**Work task:**
Beginning at the line that contains "position: absolute; top: 11px;" and ending at the last line of the entries, write out each line exactly; include nothing outside that span.

**Material provided:**
++++++

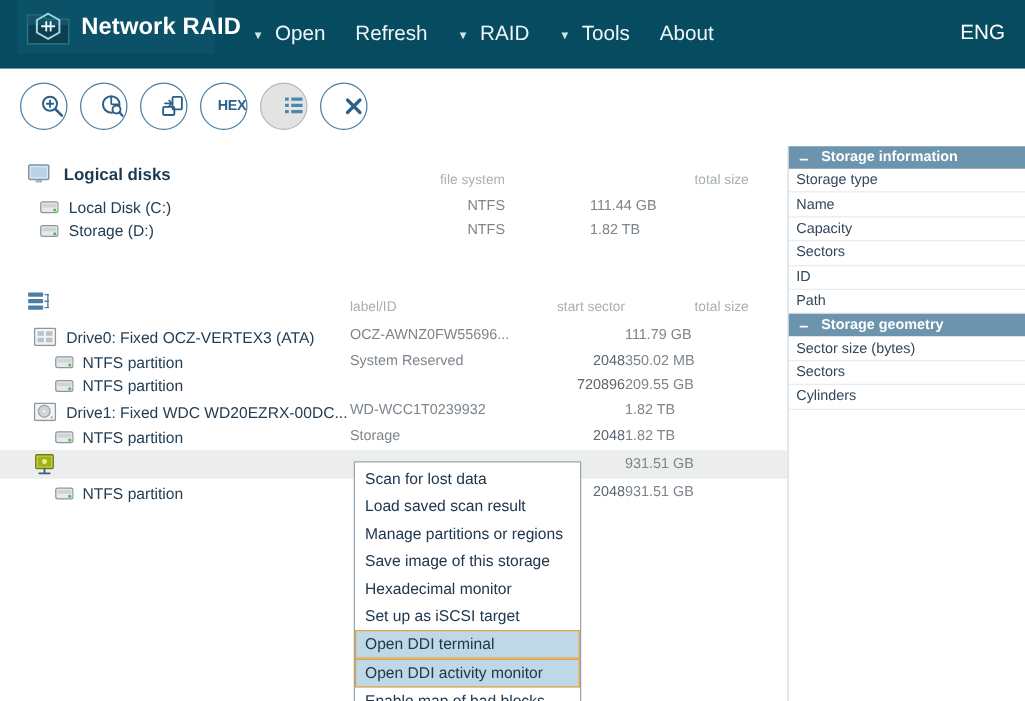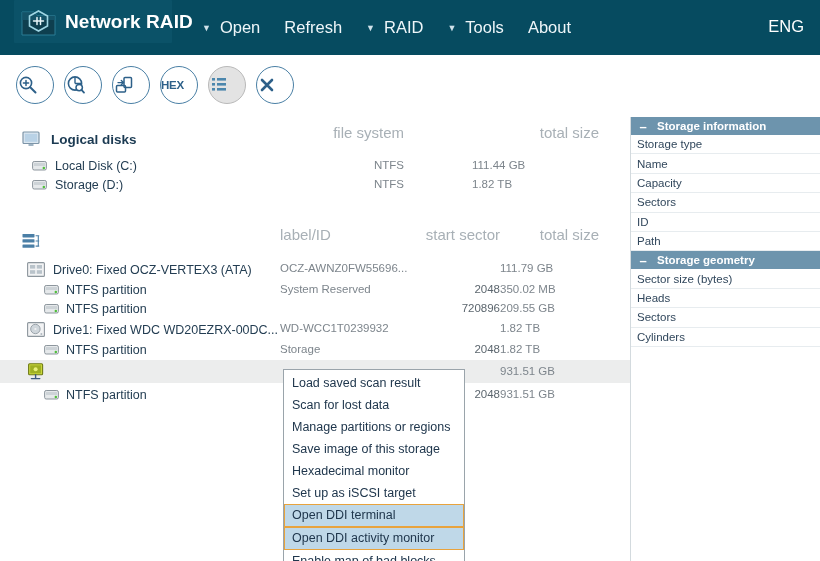--- a/index.html
+++ b/index.html
@@ -53,7 +53,7 @@
     position: absolute; top: 11px;
     width: 38px; height: 38px; border-radius: 50%;
     border: 1.6px solid #4a7fa5; background: #ffffff;
-    display: flex; align-items: center; justify-content: flex-start;
+    display: flex; align-items: center; justify-content: flex-end;
     cursor: pointer;
   }
   .tb-btn.active { background: #e3e3e3; border-color: #b9b9b9; }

++++++

**Your response:**
     position: absolute; top: 11px;
     width: 38px; height: 38px; border-radius: 50%;
     border: 1.6px solid #4a7fa5; background: #ffffff;
-    display: flex; align-items: center; justify-content: flex-start;
+    display: flex; align-items: center; justify-content: flex-end;
     cursor: pointer;
   }
   .tb-btn.active { background: #e3e3e3; border-color: #b9b9b9; }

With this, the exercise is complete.